Description of problem (please be detailed as possible and provide log snippests): The status of all the rook-ceph pods not associated with the worker node doesn't change after the worker node is shut down. However, the expectation is that after shutting down a worker node, at least one of the rook-ceph pods' statuses not associated with the worker node will change, or one of the pods will be deleted. Version of all relevant components (if applicable): vSphere UPI OCP 4.16, ODF 4.16 Does this issue impact your ability to continue to work with the product (please explain in detail what is the user impact)? No. Is there any workaround available to the best of your knowledge? Yes. After powering on the worker node, the pods return to a Ready state. Rate from 1 - 5 the complexity of the scenario you performed that caused this bug (1 - very simple, 5 - very complex)? 1 Can this issue reproducible? Yes, but it's not consistent. Can this issue reproduce from the UI? No. If this is a regression, please provide more details to justify this: I am not sure. I have seen this error also in ODF 4.15. Steps to Reproduce: 1. Shtting down a worker node 2. Check the status of the rook-ceph pods not associated with the worker node. Actual results: The status of all rook-ceph pods not associated with the worker node didn't change. Expected results: At least one of the rook-ceph pods not associated with the worker node should have its status changed, or one of the pods should be deleted. Additional info: Report portal link: https://reportportal-ocs4.apps.ocp-c1.prod.psi.redhat.com/ui/#ocs/launches/all/20685/991918/991929/log. Versions: http://magna002.ceph.redhat.com/ocsci-jenkins/openshift-clusters/j-020vup1cs33-t4a/j-020vup1cs33-t4a_20240423T010622/logs/test_report_1713834101.html
(In reply to Itzhak from comment #0) > Description of problem (please be detailed as possible and provide log > snippests): > Actual results: > The status of all rook-ceph pods not associated with the worker node didn't > change. Slight confusion. Why would the status of the pods, "not" associated with the worker node that was shut down, will change? Are you referring to the pods that were on the node that was shut down? > > Expected results: > At least one of the rook-ceph pods not associated with the worker node > should have its status changed, or one of the pods should be deleted.

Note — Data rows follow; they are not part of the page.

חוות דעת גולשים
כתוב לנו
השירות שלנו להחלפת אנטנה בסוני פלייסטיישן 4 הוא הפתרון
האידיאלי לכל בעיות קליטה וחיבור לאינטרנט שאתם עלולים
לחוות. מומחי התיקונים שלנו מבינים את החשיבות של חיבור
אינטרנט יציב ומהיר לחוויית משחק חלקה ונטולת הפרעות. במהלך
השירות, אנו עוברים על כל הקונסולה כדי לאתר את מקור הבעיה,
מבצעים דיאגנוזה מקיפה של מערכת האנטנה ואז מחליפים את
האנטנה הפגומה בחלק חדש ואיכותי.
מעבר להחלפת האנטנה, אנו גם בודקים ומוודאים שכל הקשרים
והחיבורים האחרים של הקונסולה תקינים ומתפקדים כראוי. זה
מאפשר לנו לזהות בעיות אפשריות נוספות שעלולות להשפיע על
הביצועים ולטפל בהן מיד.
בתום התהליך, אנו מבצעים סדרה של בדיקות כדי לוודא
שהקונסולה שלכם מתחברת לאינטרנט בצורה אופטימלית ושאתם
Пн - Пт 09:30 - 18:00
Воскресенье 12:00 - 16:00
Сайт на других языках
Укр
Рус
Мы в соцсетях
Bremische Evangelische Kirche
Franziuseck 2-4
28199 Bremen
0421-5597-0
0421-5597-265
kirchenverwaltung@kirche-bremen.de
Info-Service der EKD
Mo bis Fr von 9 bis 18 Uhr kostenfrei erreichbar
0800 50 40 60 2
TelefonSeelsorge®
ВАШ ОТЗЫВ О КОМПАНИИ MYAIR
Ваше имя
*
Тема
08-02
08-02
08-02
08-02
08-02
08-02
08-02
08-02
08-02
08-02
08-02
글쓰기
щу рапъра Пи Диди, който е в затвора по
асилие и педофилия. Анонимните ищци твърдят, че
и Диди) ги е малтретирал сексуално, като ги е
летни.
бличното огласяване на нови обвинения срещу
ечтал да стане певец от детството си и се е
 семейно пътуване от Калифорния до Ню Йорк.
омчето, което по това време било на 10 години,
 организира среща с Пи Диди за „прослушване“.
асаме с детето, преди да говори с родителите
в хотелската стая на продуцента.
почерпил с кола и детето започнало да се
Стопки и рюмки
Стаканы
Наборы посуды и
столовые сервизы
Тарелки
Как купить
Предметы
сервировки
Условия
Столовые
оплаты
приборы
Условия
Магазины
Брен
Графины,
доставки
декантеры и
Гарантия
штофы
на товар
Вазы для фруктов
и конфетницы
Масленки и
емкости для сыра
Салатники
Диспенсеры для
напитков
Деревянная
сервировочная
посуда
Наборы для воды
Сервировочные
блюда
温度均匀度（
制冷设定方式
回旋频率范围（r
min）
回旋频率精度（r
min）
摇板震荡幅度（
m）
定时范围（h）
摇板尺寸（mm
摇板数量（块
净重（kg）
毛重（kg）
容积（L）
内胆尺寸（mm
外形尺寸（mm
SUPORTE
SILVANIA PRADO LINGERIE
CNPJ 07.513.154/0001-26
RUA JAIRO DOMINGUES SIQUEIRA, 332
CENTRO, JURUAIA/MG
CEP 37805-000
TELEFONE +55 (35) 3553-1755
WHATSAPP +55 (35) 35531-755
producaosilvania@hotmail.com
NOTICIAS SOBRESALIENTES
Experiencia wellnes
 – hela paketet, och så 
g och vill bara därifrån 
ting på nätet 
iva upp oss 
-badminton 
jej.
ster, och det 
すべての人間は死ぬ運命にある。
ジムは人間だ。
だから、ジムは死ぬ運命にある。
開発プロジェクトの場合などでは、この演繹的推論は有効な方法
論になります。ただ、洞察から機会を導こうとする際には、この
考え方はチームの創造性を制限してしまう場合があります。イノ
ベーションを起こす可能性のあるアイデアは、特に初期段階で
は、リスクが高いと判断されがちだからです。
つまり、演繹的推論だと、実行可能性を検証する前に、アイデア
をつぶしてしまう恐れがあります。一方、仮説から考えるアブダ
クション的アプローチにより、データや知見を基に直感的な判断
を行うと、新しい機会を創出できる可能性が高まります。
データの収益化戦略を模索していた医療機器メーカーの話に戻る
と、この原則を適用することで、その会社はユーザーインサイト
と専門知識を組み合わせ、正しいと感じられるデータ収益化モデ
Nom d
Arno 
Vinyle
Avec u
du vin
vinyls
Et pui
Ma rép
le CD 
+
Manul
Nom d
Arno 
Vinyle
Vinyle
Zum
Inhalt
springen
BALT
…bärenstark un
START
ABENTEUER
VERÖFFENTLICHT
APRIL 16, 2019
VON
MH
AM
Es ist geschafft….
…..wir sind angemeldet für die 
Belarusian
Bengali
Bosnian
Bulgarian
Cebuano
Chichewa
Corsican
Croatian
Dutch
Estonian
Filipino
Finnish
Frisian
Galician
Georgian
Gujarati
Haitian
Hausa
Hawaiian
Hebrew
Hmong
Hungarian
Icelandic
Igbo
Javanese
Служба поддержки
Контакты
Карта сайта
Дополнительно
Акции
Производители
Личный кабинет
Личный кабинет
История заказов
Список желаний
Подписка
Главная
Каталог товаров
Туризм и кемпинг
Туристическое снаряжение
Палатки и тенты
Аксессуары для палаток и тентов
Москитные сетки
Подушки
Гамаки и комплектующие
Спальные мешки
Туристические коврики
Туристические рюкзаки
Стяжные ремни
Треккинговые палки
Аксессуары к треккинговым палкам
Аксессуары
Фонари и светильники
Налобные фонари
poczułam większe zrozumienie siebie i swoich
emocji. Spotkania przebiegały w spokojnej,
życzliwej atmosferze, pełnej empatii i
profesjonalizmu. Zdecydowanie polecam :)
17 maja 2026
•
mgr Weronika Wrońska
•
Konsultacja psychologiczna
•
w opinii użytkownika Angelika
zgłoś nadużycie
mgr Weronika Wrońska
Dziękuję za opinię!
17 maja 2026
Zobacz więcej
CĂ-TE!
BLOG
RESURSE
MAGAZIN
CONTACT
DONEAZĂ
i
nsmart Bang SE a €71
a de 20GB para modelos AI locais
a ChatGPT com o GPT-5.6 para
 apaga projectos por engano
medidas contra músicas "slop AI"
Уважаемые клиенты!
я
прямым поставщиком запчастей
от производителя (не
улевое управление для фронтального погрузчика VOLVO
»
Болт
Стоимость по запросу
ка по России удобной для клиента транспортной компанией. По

TBH, I am not quite sure where I originally initiated this step. I remember we also expect a change from the pods "not" in the worker node. If this doesn't make sense, I can close the bug and delete this step from the ocs-ci test.
To the best of my knowledge, for both the graceful and non-graceful shutdown of the nodes, only the pods that were running on node (that was shutdown) should be affected. It should not affect the status of pods on other nodes. So my suggestion would be to close this BZ. Or if there is a valid reason why ocs-ci is having this test to check the status of "not" associated pods, then please update the BZ with that reasoning. For now, I'll move it to 4.17.
After a discussion with other QE members, we decided that we could remove this step. So, I am closing the BZ and will fix the test in the ocs-ci accordingly.